In The Denver Gazette, Sage Kelley walks through how Front Range cities are scrambling to serve the so-called “missing middle,” the folks who earn too much to qualify as low income but too little to snag a traditional single-family mortgage. The piece details a raft of 2024 state laws on housing plans, parking mandates, and ADUs, plus the municipal pushback now bubbling across the metro.
Kelley notes prices have sprinted ahead of paychecks. Average monthly mortgage payments in metro Denver are up 134 percent since 2015, and the median single-family price in September hit $618,342. Cities are testing density, ADUs, and fast tracks, while others lawyer up on home-rule grounds. The question is whether any of it actually lowers the bill at closing.
The Bullet Point Brief
- New laws require housing action plans for cities over 5,000 people and cap parking minimums near transit. The state also forces ADUs anywhere single-family is allowed.
- Denver has already gone aggressive: killed parking minimums, opened ADUs citywide, added set-asides, and fast-tracked permits. Implementation is not the same as affordability.
- Sticker shock is real. Mortgage payments up 134 percent since 2015. Median single-family now $618,342. Families feel the squeeze.
- Voters are pushing back. Lakewood residents resist upzoning. Littleton’s Measure 3A aims to preserve single-family land use.
- Several cities, including Greenwood Village, Arvada, Aurora, Glendale, Lafayette, and Westminster, sued the state on home-rule grounds. The fight is far from over.
My Bottom Line
Government helped create this mess, and now it wants applause for “solutions” that mainly rearrange the cones. If red tape is strangling supply, the fix is not a VIP lane for a few project types. It is cutting the tape for everyone. The missing middle is not a marketing slogan. It is your kid trying to buy their first home before the interest rate eats their down payment.

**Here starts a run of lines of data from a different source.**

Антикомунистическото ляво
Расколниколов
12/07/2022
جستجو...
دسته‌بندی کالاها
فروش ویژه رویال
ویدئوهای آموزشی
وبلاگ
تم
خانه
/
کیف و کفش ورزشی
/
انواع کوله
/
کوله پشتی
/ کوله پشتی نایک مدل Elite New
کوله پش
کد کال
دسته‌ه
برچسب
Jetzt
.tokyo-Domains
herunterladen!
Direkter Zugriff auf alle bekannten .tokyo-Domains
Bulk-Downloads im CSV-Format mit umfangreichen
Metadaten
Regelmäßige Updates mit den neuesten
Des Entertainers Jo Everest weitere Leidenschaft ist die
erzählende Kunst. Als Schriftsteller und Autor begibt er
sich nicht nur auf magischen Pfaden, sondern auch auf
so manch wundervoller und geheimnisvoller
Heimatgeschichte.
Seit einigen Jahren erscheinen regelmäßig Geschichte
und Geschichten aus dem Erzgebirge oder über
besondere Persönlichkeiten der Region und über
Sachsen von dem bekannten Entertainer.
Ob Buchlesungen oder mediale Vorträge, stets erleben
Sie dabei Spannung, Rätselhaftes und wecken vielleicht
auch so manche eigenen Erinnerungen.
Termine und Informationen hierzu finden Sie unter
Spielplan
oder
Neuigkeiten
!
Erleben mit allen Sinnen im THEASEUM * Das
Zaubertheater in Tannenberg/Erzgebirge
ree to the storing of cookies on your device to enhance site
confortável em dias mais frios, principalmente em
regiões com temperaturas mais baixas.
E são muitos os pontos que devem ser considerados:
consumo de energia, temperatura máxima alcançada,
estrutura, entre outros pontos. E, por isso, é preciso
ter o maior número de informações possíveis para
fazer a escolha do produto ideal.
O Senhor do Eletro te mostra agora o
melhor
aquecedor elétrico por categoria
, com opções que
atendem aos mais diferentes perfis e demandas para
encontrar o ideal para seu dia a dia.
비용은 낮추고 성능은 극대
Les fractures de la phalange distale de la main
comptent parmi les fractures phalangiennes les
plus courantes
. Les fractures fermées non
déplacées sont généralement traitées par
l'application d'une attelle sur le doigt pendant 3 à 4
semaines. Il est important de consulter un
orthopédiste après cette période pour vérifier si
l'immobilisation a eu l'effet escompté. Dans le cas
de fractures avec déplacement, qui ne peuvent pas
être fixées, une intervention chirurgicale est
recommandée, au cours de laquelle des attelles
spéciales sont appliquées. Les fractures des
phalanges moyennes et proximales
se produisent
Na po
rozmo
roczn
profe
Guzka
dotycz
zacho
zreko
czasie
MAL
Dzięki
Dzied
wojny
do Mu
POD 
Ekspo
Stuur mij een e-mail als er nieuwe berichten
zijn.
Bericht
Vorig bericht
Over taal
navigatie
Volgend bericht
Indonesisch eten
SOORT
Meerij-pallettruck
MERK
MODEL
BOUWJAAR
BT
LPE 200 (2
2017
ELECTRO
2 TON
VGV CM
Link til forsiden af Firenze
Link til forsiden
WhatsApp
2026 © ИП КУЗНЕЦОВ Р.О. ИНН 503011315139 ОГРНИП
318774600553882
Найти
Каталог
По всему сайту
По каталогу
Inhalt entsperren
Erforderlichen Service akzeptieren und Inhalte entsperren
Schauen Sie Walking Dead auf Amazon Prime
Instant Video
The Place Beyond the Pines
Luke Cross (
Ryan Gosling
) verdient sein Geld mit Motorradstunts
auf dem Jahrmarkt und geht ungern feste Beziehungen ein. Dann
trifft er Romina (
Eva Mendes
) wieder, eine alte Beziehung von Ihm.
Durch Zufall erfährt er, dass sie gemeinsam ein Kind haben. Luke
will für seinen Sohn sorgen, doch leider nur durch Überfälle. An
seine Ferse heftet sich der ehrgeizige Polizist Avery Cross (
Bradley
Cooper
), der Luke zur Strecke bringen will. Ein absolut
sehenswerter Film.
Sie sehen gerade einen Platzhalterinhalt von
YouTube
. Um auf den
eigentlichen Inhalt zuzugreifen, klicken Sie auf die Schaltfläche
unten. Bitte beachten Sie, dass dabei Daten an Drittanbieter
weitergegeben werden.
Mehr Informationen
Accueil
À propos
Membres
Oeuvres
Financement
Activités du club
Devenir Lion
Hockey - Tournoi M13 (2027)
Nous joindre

Unpack the obvious. If the state can force ADUs, cap parking, and demand action plans, it can also stop piling costs on every new unit. If a 90-day fast track is good for one category, make timelines and standards predictable across the board. And respect home rule while you are at it. Local communities know their dirt better than a Capitol committee. The Gazette lays out the mandates and the backlash; the real test is whether families can actually afford the front door that follows.